Canada still has some room to maneuver as it faces the prospect of a further economic slowdown in the year ahead, says Fitch Ratings.
The rating agency notes that, while the Canadian economy grew strongly in 2010 on the back of rising commodity prices and fiscal stimulus, growth trends have weakened this year. Private sector employment has shrunk for two consecutive months, it says, and Fitch now expects GDP to grow by 2.1% in 2011 (down from an earlier forecast of 2.9%).
Nevertheless, it says that the Canadian government’s “demonstrated ability to put forth a credible long-term fiscal consolidation plan provides critical support for the country’s ‘AAA’ rating. The government’s commitment to eliminate the federal budget deficit by the middle of this decade even in the context of weaker growth puts Canada ahead of other peers rated ‘AAA’.”

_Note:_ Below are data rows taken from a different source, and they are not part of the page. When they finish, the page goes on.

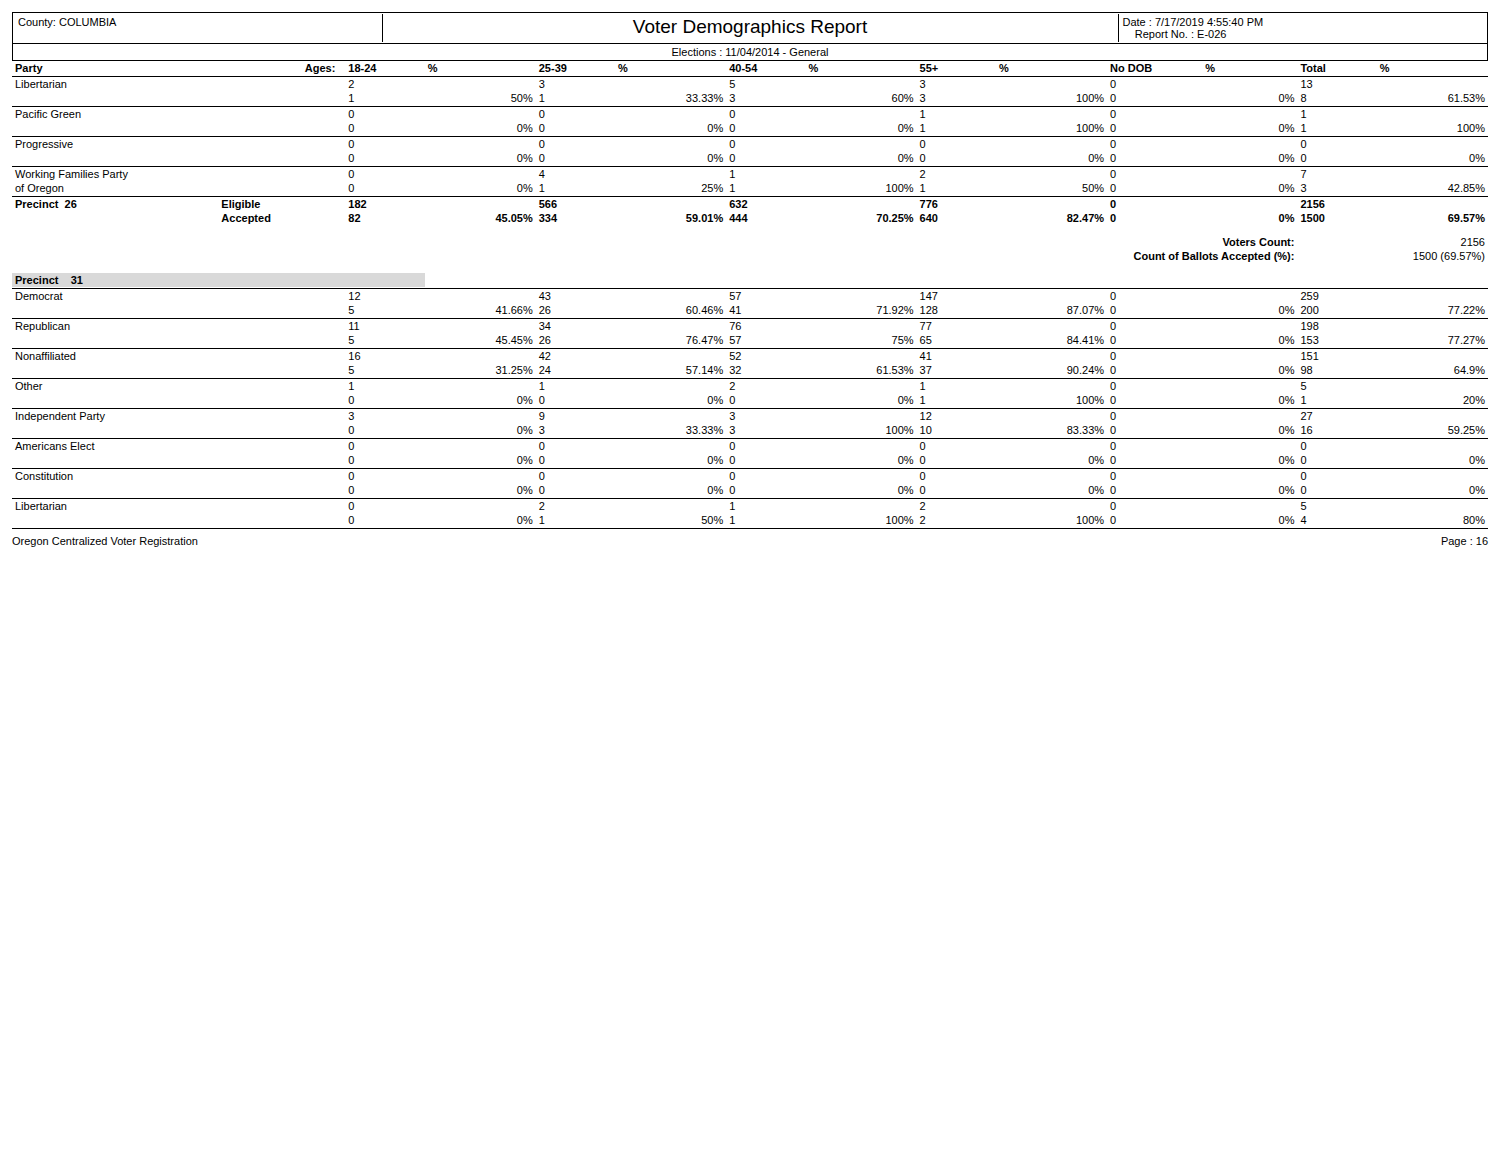| / County: COLUMBIA / Voter Demographics Report / Date : 7/17/2019 4:55:40 PM Report No. : E-026 / |
| Elections : 11/04/2014 - General |
| Party | Ages: | 18-24 | % | 25-39 | % | 40-54 | % | 55+ | % | No DOB | % | Total | % |
| --- | --- | --- | --- | --- | --- | --- | --- | --- | --- | --- | --- | --- | --- |
| Libertarian | | 2 | | 3 | | 5 | | 3 | | 0 | | 13 | |
| | | 1 | 50% | 1 | 33.33% | 3 | 60% | 3 | 100% | 0 | 0% | 8 | 61.53% |
| Pacific Green | | 0 | | 0 | | 0 | | 1 | | 0 | | 1 | |
| | | 0 | 0% | 0 | 0% | 0 | 0% | 1 | 100% | 0 | 0% | 1 | 100% |
| Progressive | | 0 | | 0 | | 0 | | 0 | | 0 | | 0 | |
| | | 0 | 0% | 0 | 0% | 0 | 0% | 0 | 0% | 0 | 0% | 0 | 0% |
| Working Families Party | | 0 | | 4 | | 1 | | 2 | | 0 | | 7 | |
| of Oregon | | 0 | 0% | 1 | 25% | 1 | 100% | 1 | 50% | 0 | 0% | 3 | 42.85% |
| Precinct 26 | Eligible | 182 | | 566 | | 632 | | 776 | | 0 | | 2156 | |
| | Accepted | 82 | 45.05% | 334 | 59.01% | 444 | 70.25% | 640 | 82.47% | 0 | 0% | 1500 | 69.57% |
| | Voters Count: | 2156 |
| | Count of Ballots Accepted (%): | 1500 (69.57%) |
| Precinct 31 | |
| Democrat | | 12 | | 43 | | 57 | | 147 | | 0 | | 259 | |
| | | 5 | 41.66% | 26 | 60.46% | 41 | 71.92% | 128 | 87.07% | 0 | 0% | 200 | 77.22% |
| Republican | | 11 | | 34 | | 76 | | 77 | | 0 | | 198 | |
| | | 5 | 45.45% | 26 | 76.47% | 57 | 75% | 65 | 84.41% | 0 | 0% | 153 | 77.27% |
| Nonaffiliated | | 16 | | 42 | | 52 | | 41 | | 0 | | 151 | |
| | | 5 | 31.25% | 24 | 57.14% | 32 | 61.53% | 37 | 90.24% | 0 | 0% | 98 | 64.9% |
| Other | | 1 | | 1 | | 2 | | 1 | | 0 | | 5 | |
| | | 0 | 0% | 0 | 0% | 0 | 0% | 1 | 100% | 0 | 0% | 1 | 20% |
| Independent Party | | 3 | | 9 | | 3 | | 12 | | 0 | | 27 | |
| | | 0 | 0% | 3 | 33.33% | 3 | 100% | 10 | 83.33% | 0 | 0% | 16 | 59.25% |
| Americans Elect | | 0 | | 0 | | 0 | | 0 | | 0 | | 0 | |
| | | 0 | 0% | 0 | 0% | 0 | 0% | 0 | 0% | 0 | 0% | 0 | 0% |
| Constitution | | 0 | | 0 | | 0 | | 0 | | 0 | | 0 | |
| | | 0 | 0% | 0 | 0% | 0 | 0% | 0 | 0% | 0 | 0% | 0 | 0% |
| Libertarian | | 0 | | 2 | | 1 | | 2 | | 0 | | 5 | |
| | | 0 | 0% | 1 | 50% | 1 | 100% | 2 | 100% | 0 | 0% | 4 | 80% |
Oregon Centralized Voter Registration Page : 16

Additionally, with Tuesday’s decision by the Bank of Canada to leave interest rates unchanged, Fitch says this preserves limited monetary policy headroom “as the Canadian labor market shows increasing signs of weakness and the risk of external economic shocks emanating from the euro zone persists.”
“The macro prudential policies in place, a strong banking system, and the haven status of the Canadian dollar are likely to provide shock-absorbing support for the rating in a scenario where the euro zone crisis worsens and undermines global growth prospects further,” Fitch concludes.